Chen Yiqu, hunkered in the Monitoring Room, cleared his throat. He admitted it was a stretch. No real rats available, so he’d bought these from the pet store and tossed them in. They were all rodents, all in the muridae family—how weren’t they rats? They were rats! He schooled his face into stern righteousness.
Jiang Xiaoyu bared his furry fangs in curses, yapping more that morning than in a year as a human. “Bastard turtle egg, whose pet cage broke and let ’em loose?!” Fur exploding, he caught one after another.

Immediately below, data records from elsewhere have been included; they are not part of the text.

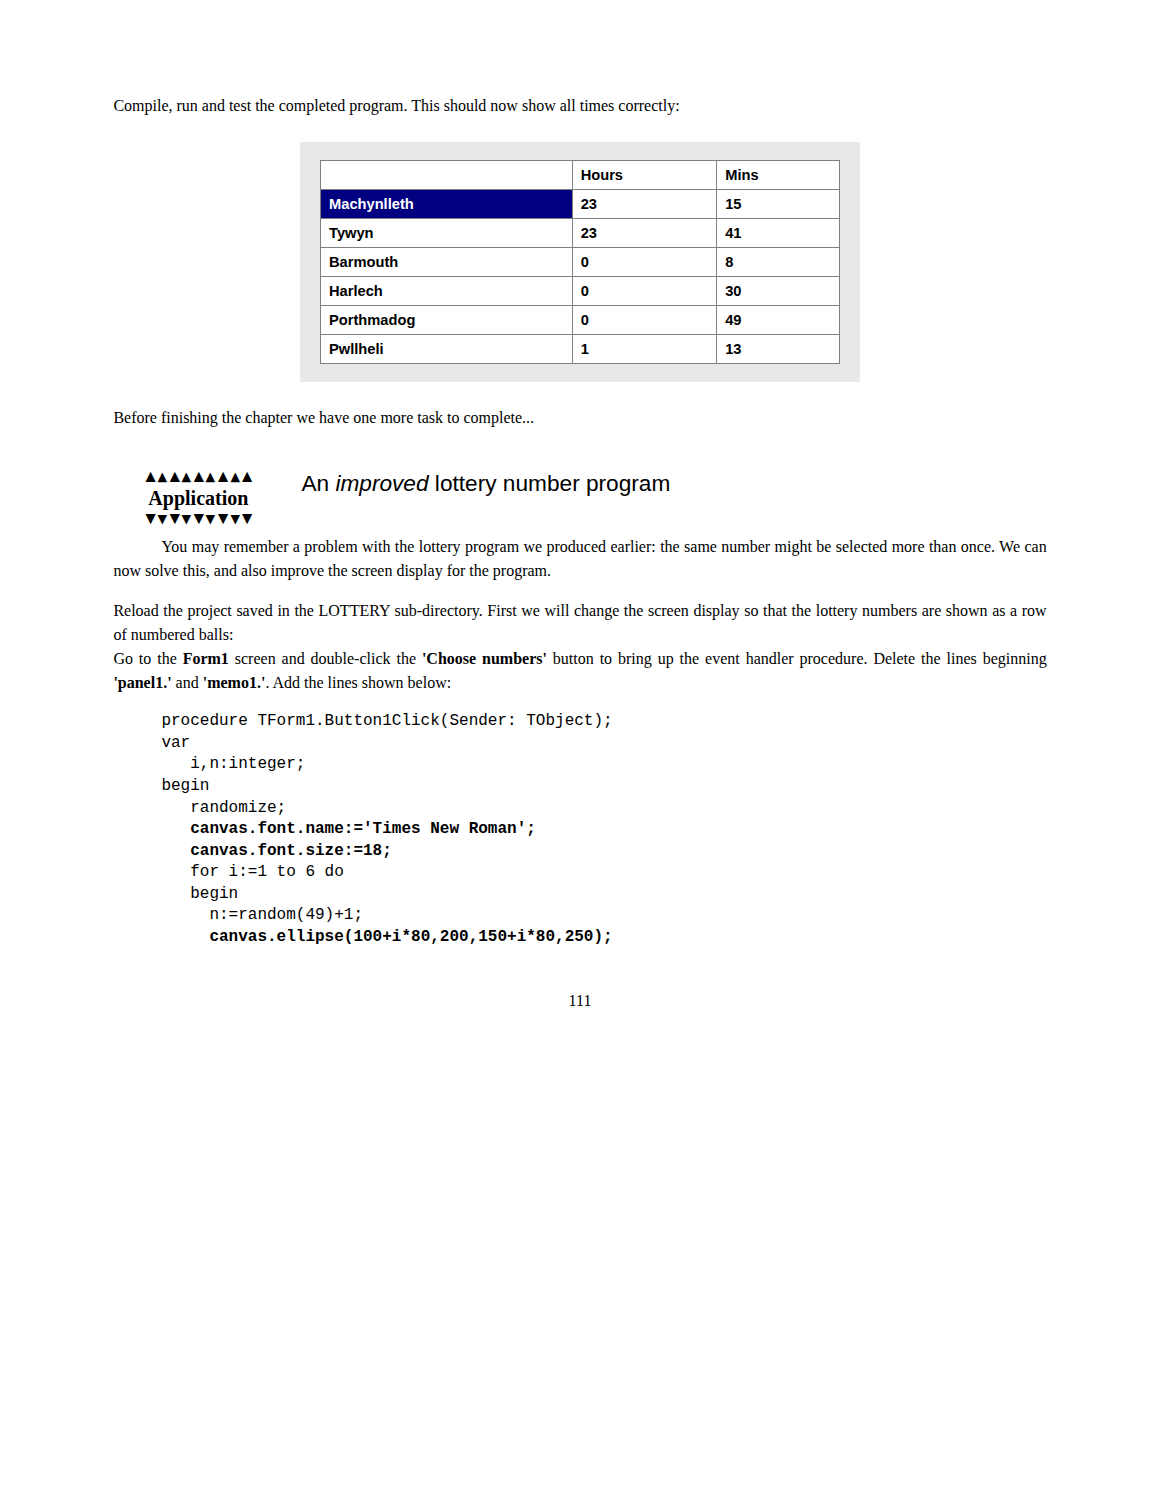Compile, run and test the completed program. This should now show all times correctly:
| | Hours | Mins |
| --- | --- | --- |
| Machynlleth | 23 | 15 |
| Tywyn | 23 | 41 |
| Barmouth | 0 | 8 |
| Harlech | 0 | 30 |
| Porthmadog | 0 | 49 |
| Pwllheli | 1 | 13 |
Before finishing the chapter we have one more task to complete...
▲▴▲▴▲▴▲▴▲ Application ▼▾▼▾▼▾▼▾▼
An improved lottery number program
You may remember a problem with the lottery program we produced earlier: the same number might be selected more than once. We can now solve this, and also improve the screen display for the program.
Reload the project saved in the LOTTERY sub-directory. First we will change the screen display so that the lottery numbers are shown as a row of numbered balls:
Go to the Form1 screen and double-click the 'Choose numbers' button to bring up the event handler procedure. Delete the lines beginning 'panel1.' and 'memo1.'. Add the lines shown below:
procedure TForm1.Button1Click(Sender: TObject);
var
   i,n:integer;
begin
   randomize;
   canvas.font.name:='Times New Roman';
   canvas.font.size:=18;
   for i:=1 to 6 do
   begin
     n:=random(49)+1;
     canvas.ellipse(100+i*80,200,150+i*80,250);
111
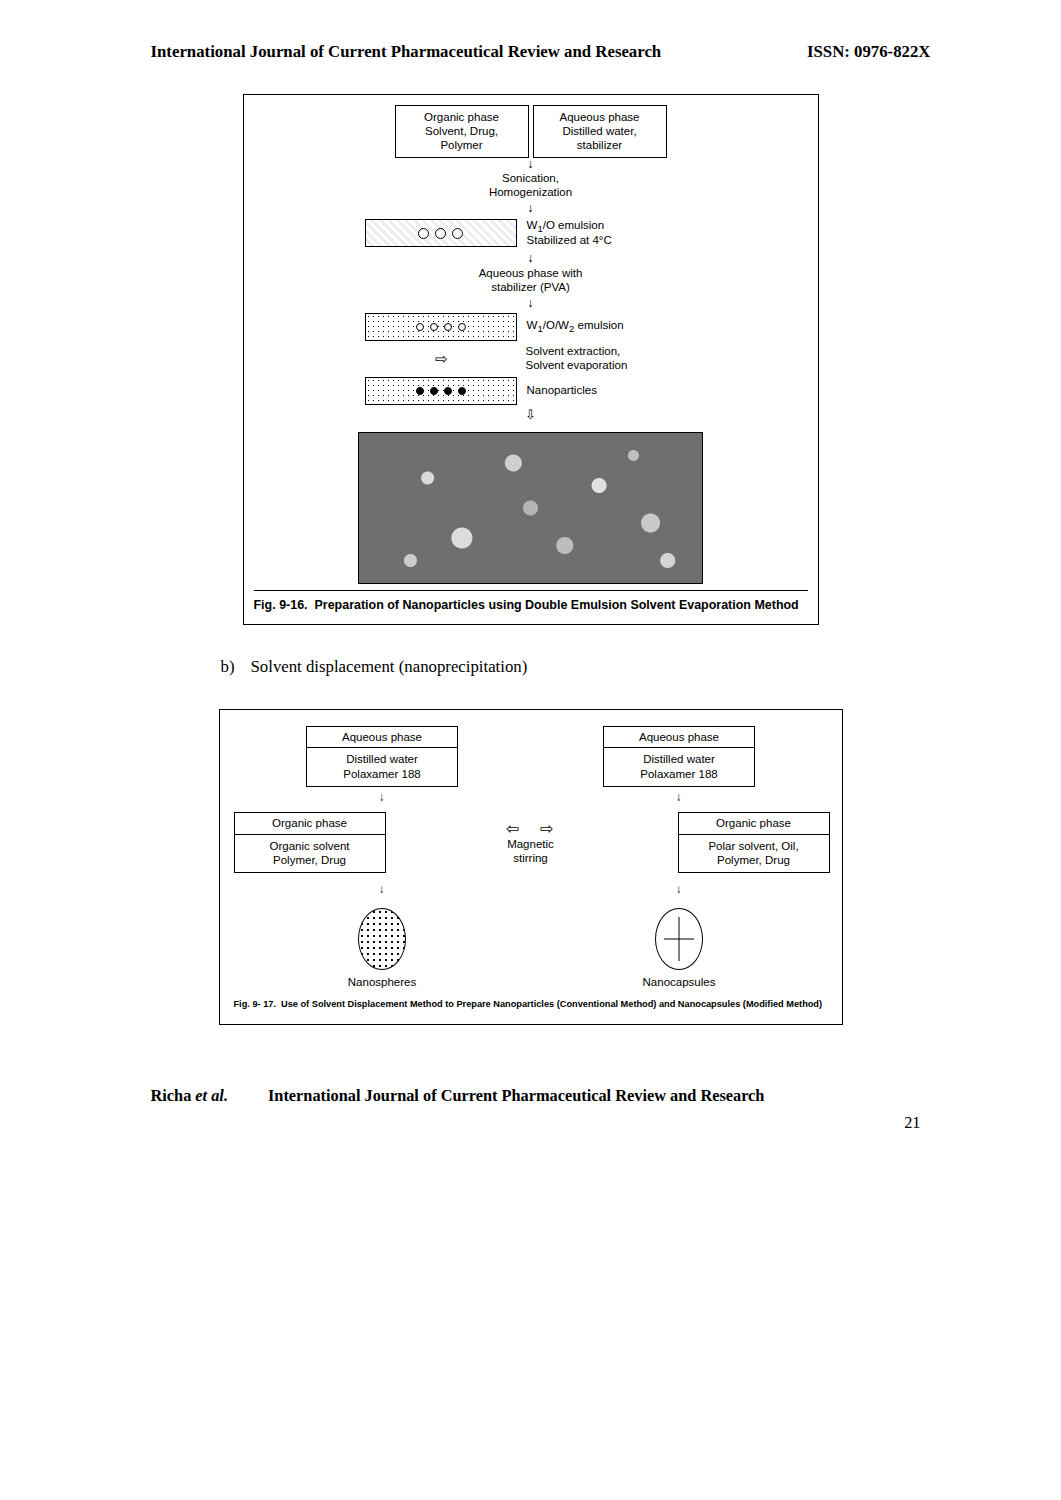International Journal of Current Pharmaceutical Review and Research ISSN: 0976-822X
Organic phase
Solvent, Drug,
Polymer
Aqueous phase
Distilled water,
stabilizer
↓
Sonication,
Homogenization
↓
W1/O emulsion
Stabilized at 4°C
↓
Aqueous phase with
stabilizer (PVA)
↓
W1/O/W2 emulsion
⇨
Solvent extraction,
Solvent evaporation
Nanoparticles
⇩
Fig. 9-16. Preparation of Nanoparticles using Double Emulsion Solvent Evaporation Method
b) Solvent displacement (nanoprecipitation)
Aqueous phase
Distilled water
Polaxamer 188
Aqueous phase
Distilled water
Polaxamer 188
↓ ↓
Organic phase
Organic solvent
Polymer, Drug
⇦ ⇨
Magnetic
stirring
Organic phase
Polar solvent, Oil,
Polymer, Drug
↓ ↓
Nanospheres
Nanocapsules
Fig. 9- 17. Use of Solvent Displacement Method to Prepare Nanoparticles (Conventional Method) and Nanocapsules (Modified Method)
Richa et al. International Journal of Current Pharmaceutical Review and Research
21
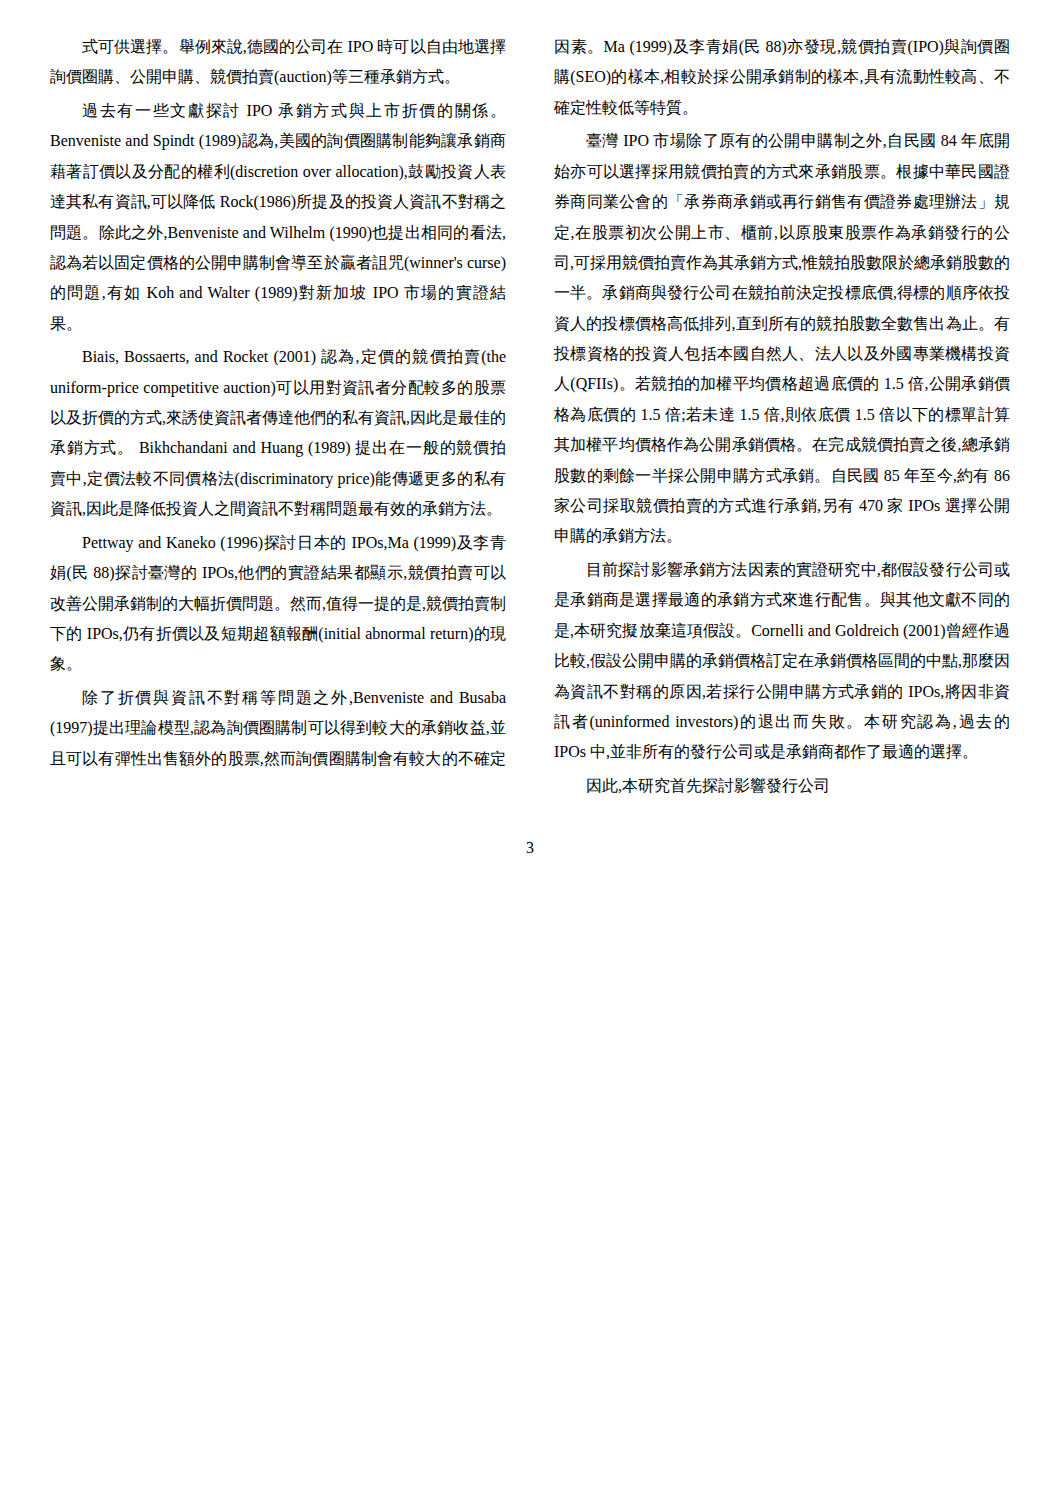式可供選擇。舉例來說,德國的公司在 IPO 時可以自由地選擇詢價圈購、公開申購、競價拍賣(auction)等三種承銷方式。
過去有一些文獻探討 IPO 承銷方式與上市折價的關係。Benveniste and Spindt (1989)認為,美國的詢價圈購制能夠讓承銷商藉著訂價以及分配的權利(discretion over allocation),鼓勵投資人表達其私有資訊,可以降低 Rock(1986)所提及的投資人資訊不對稱之問題。除此之外,Benveniste and Wilhelm (1990)也提出相同的看法,認為若以固定價格的公開申購制會導至於贏者詛咒(winner's curse)的問題,有如 Koh and Walter (1989)對新加坡 IPO 市場的實證結果。
Biais, Bossaerts, and Rocket (2001) 認為,定價的競價拍賣(the uniform-price competitive auction)可以用對資訊者分配較多的股票以及折價的方式,來誘使資訊者傳達他們的私有資訊,因此是最佳的承銷方式。 Bikhchandani and Huang (1989) 提出在一般的競價拍賣中,定價法較不同價格法(discriminatory price)能傳遞更多的私有資訊,因此是降低投資人之間資訊不對稱問題最有效的承銷方法。
Pettway and Kaneko (1996)探討日本的 IPOs,Ma (1999)及李青娟(民 88)探討臺灣的 IPOs,他們的實證結果都顯示,競價拍賣可以改善公開承銷制的大幅折價問題。然而,值得一提的是,競價拍賣制下的 IPOs,仍有折價以及短期超額報酬(initial abnormal return)的現象。
除了折價與資訊不對稱等問題之外,Benveniste and Busaba (1997)提出理論模型,認為詢價圈購制可以得到較大的承銷收益,並且可以有彈性出售額外的股票,然而詢價圈購制會有較大的不確定因素。Ma (1999)及李青娟(民 88)亦發現,競價拍賣(IPO)與詢價圈購(SEO)的樣本,相較於採公開承銷制的樣本,具有流動性較高、不確定性較低等特質。
臺灣 IPO 市場除了原有的公開申購制之外,自民國 84 年底開始亦可以選擇採用競價拍賣的方式來承銷股票。根據中華民國證券商同業公會的「承券商承銷或再行銷售有價證券處理辦法」規定,在股票初次公開上市、櫃前,以原股東股票作為承銷發行的公司,可採用競價拍賣作為其承銷方式,惟競拍股數限於總承銷股數的一半。承銷商與發行公司在競拍前決定投標底價,得標的順序依投資人的投標價格高低排列,直到所有的競拍股數全數售出為止。有投標資格的投資人包括本國自然人、法人以及外國專業機構投資人(QFIIs)。若競拍的加權平均價格超過底價的 1.5 倍,公開承銷價格為底價的 1.5 倍;若未達 1.5 倍,則依底價 1.5 倍以下的標單計算其加權平均價格作為公開承銷價格。在完成競價拍賣之後,總承銷股數的剩餘一半採公開申購方式承銷。自民國 85 年至今,約有 86 家公司採取競價拍賣的方式進行承銷,另有 470 家 IPOs 選擇公開申購的承銷方法。
目前探討影響承銷方法因素的實證研究中,都假設發行公司或是承銷商是選擇最適的承銷方式來進行配售。與其他文獻不同的是,本研究擬放棄這項假設。Cornelli and Goldreich (2001)曾經作過比較,假設公開申購的承銷價格訂定在承銷價格區間的中點,那麼因為資訊不對稱的原因,若採行公開申購方式承銷的 IPOs,將因非資訊者(uninformed investors)的退出而失敗。本研究認為,過去的 IPOs 中,並非所有的發行公司或是承銷商都作了最適的選擇。
因此,本研究首先探討影響發行公司
3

As he stuffed one into a cage, he heard a car entering the garage.
“Little kitty, what are you doing here?” The driver opened the car door for Ye Lian, who asked in apparent surprise.
Jiang Xiaoyu hurriedly slammed the cage door shut, twisted his body around, and meowed at him: “Where have you been?” It seemed like he hadn’t seen him for the past few days.
Ye Lian smiled faintly, fine lines crinkling attractively at the corners of his eyes. “Have you eaten lunch yet, little guy?”
“No.” Jiang Xiaoyu replied, then nudged the cage with his head to signal for him to look.
Ye Lian bent down. “Did you catch it? How are you so awesome, little cat?”
If Jiang Xiaoyu were in human form right now, his fair neck would probably be flushed pink, but since he was in cat form, he meowed shamelessly without restraint: “Not bad. My professional rat-exterminating record is verifiable.”
Laughter bloomed in Ye Lian’s eyes. He gestured for the driver to pick up the rat cage and beckoned to Jiang Xiaoyu. “Come here. I’ll take you to lunch.”
After struggling for many days and catching a messy pile of those freakish rats, Jiang Xiaoyu had finally stepped through the gates of the Ye Residence.